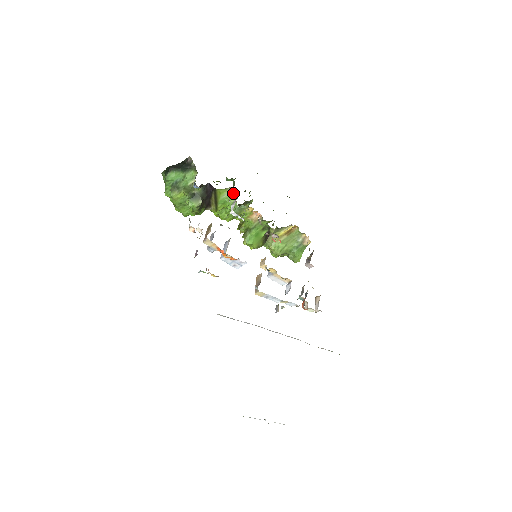
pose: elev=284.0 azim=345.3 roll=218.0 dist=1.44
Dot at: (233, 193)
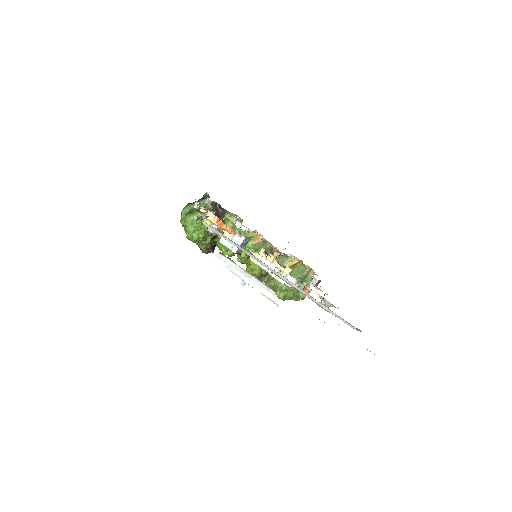
Dot at: occluded
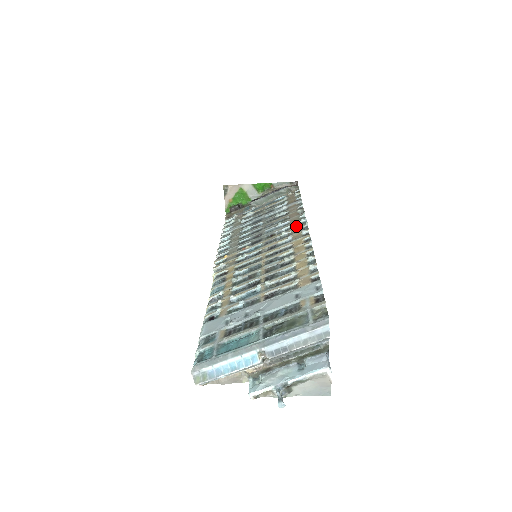
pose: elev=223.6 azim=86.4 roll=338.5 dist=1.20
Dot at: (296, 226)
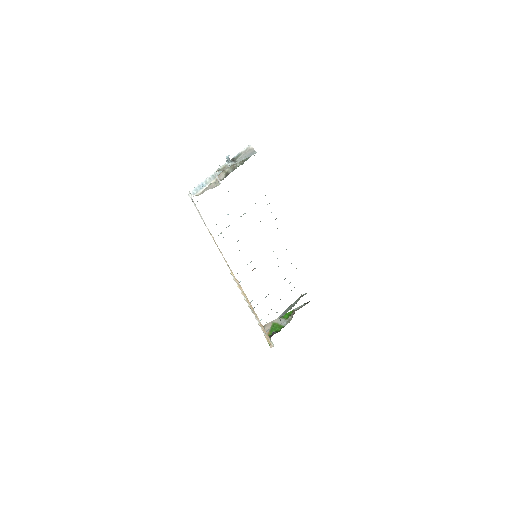
Dot at: occluded
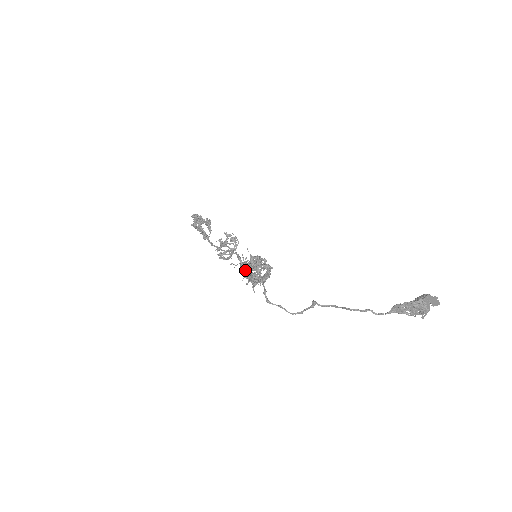
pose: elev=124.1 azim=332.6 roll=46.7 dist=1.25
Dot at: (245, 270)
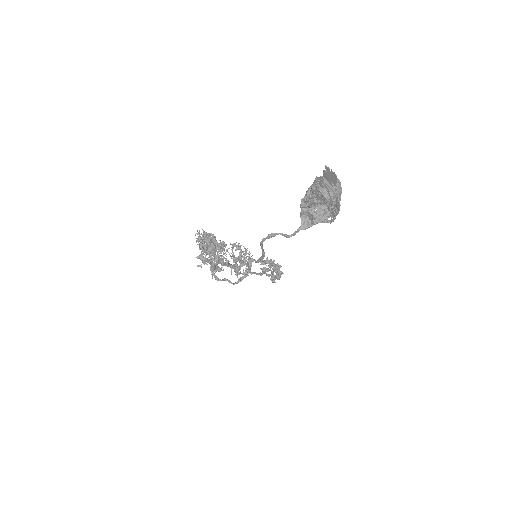
Dot at: (234, 269)
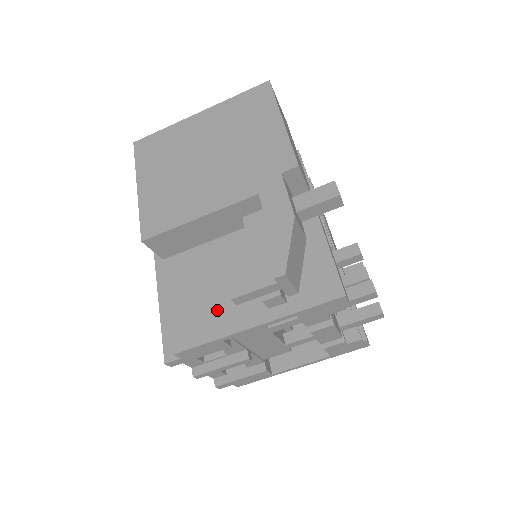
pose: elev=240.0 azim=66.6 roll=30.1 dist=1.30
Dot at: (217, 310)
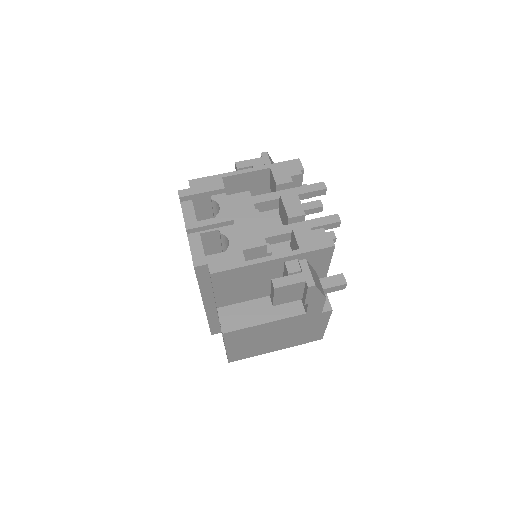
Dot at: occluded
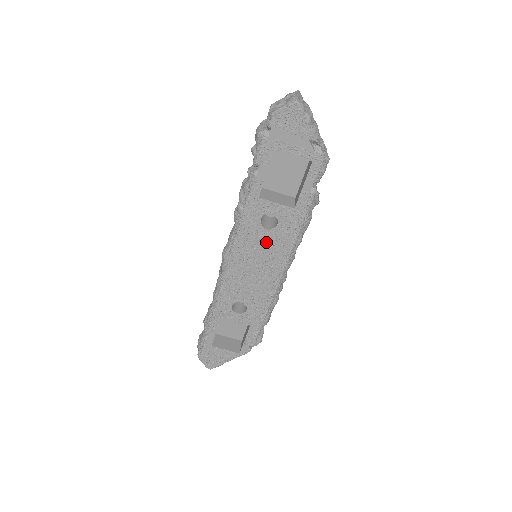
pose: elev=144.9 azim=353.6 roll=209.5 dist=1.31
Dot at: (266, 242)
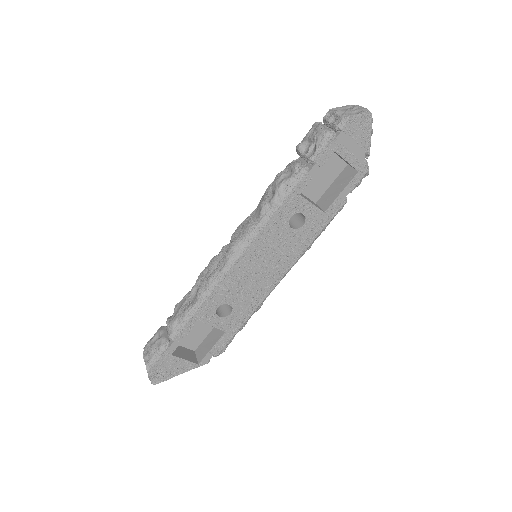
Dot at: (284, 242)
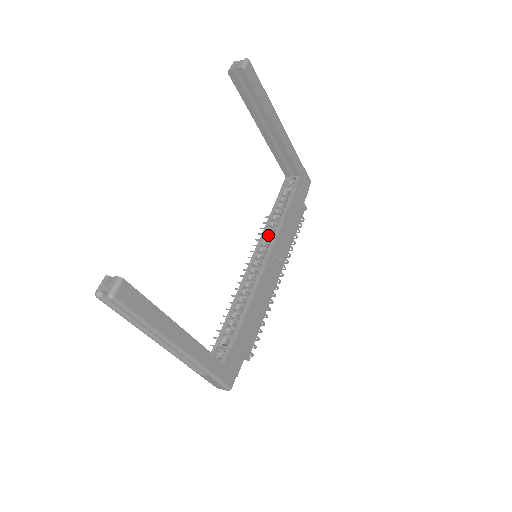
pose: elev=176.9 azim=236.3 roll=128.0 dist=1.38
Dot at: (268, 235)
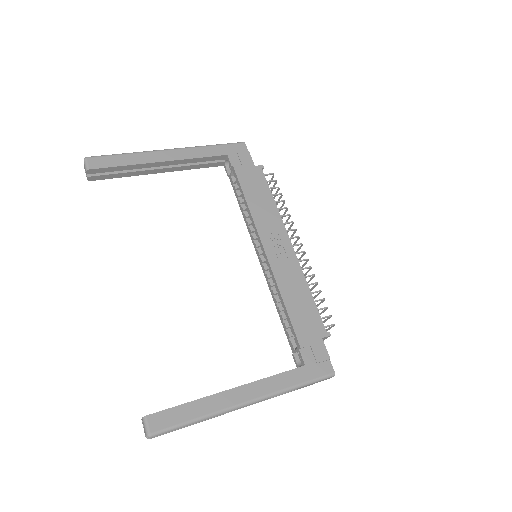
Dot at: (251, 227)
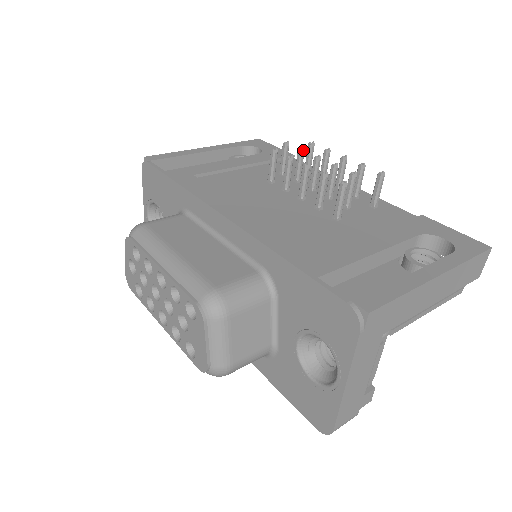
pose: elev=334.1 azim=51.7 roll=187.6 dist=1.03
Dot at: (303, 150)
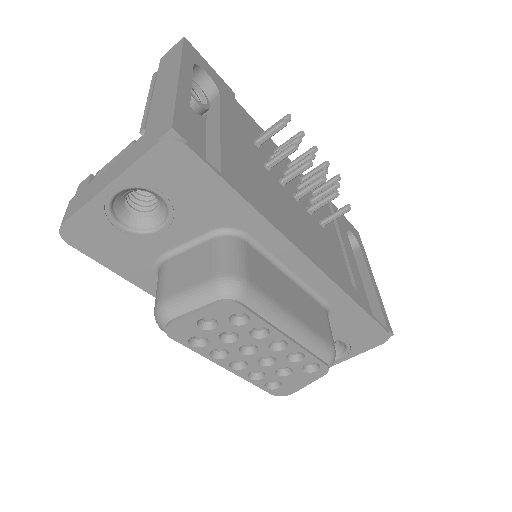
Dot at: (301, 139)
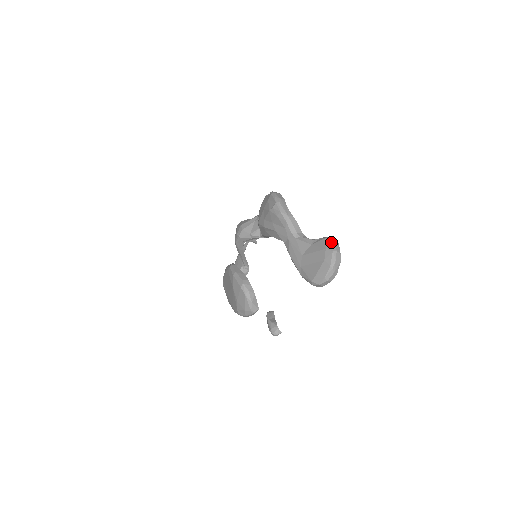
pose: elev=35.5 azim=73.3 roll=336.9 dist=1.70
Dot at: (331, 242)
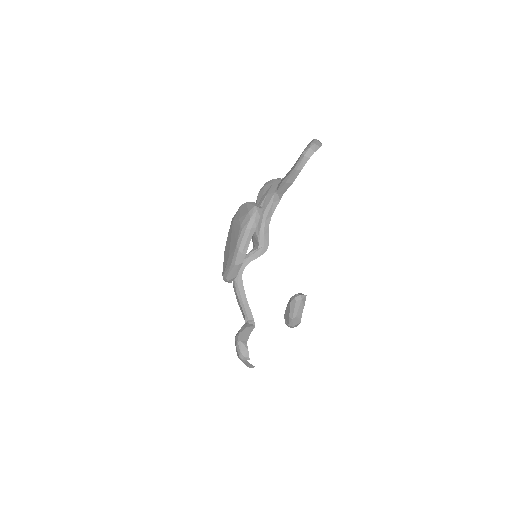
Dot at: occluded
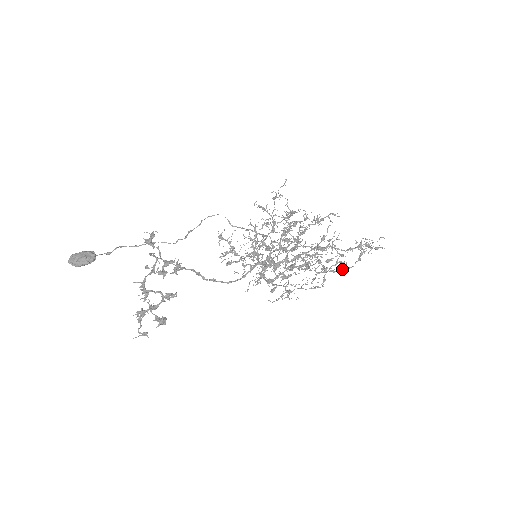
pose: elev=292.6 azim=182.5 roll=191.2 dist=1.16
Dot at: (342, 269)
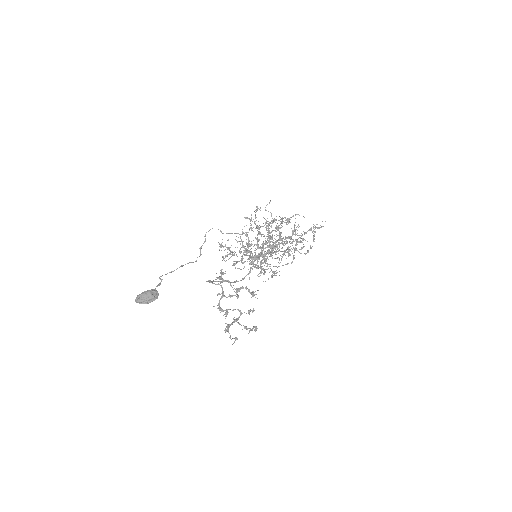
Dot at: occluded
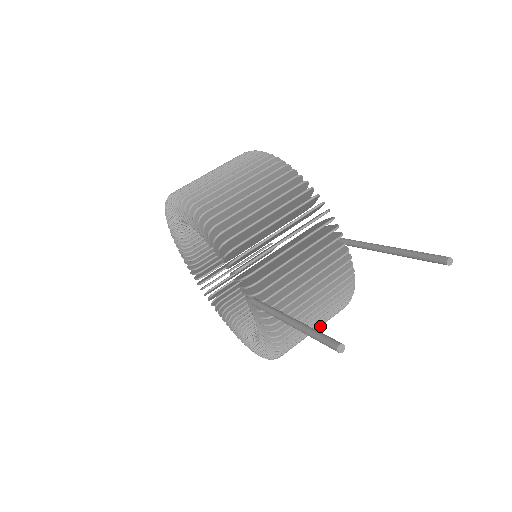
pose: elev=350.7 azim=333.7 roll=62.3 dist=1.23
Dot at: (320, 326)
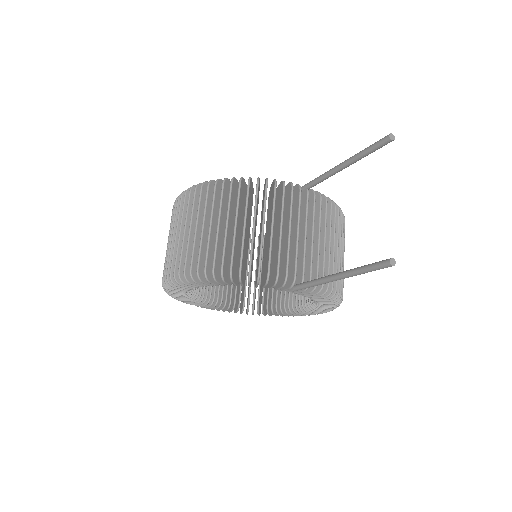
Dot at: occluded
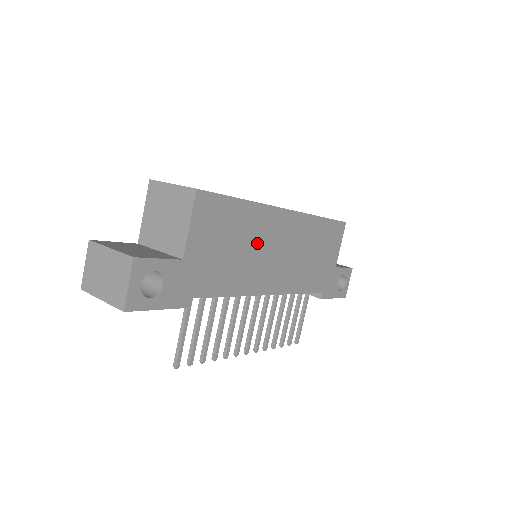
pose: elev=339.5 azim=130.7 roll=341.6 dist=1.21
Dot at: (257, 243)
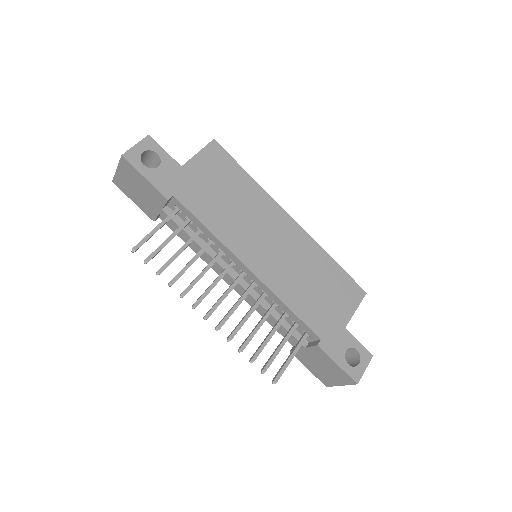
Dot at: (251, 215)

········

# WORK TO COMPLETE:
Copy the entries word for word, starting at the line containing "pose: elev=35.5 azim=73.3" and continuing through the end of the entries, without the pictures.

# WORKED SOLUTION:
pose: elev=35.5 azim=73.3 roll=336.9 dist=1.70
Dot at: (331, 242)
Dot at: occluded
pose: elev=292.6 azim=182.5 roll=191.2 dist=1.16
Dot at: (342, 269)
Dot at: occluded
pose: elev=350.7 azim=333.7 roll=62.3 dist=1.23
Dot at: (320, 326)
Dot at: occluded
pose: elev=339.5 azim=130.7 roll=341.6 dist=1.21
Dot at: (257, 243)
Dot at: (251, 215)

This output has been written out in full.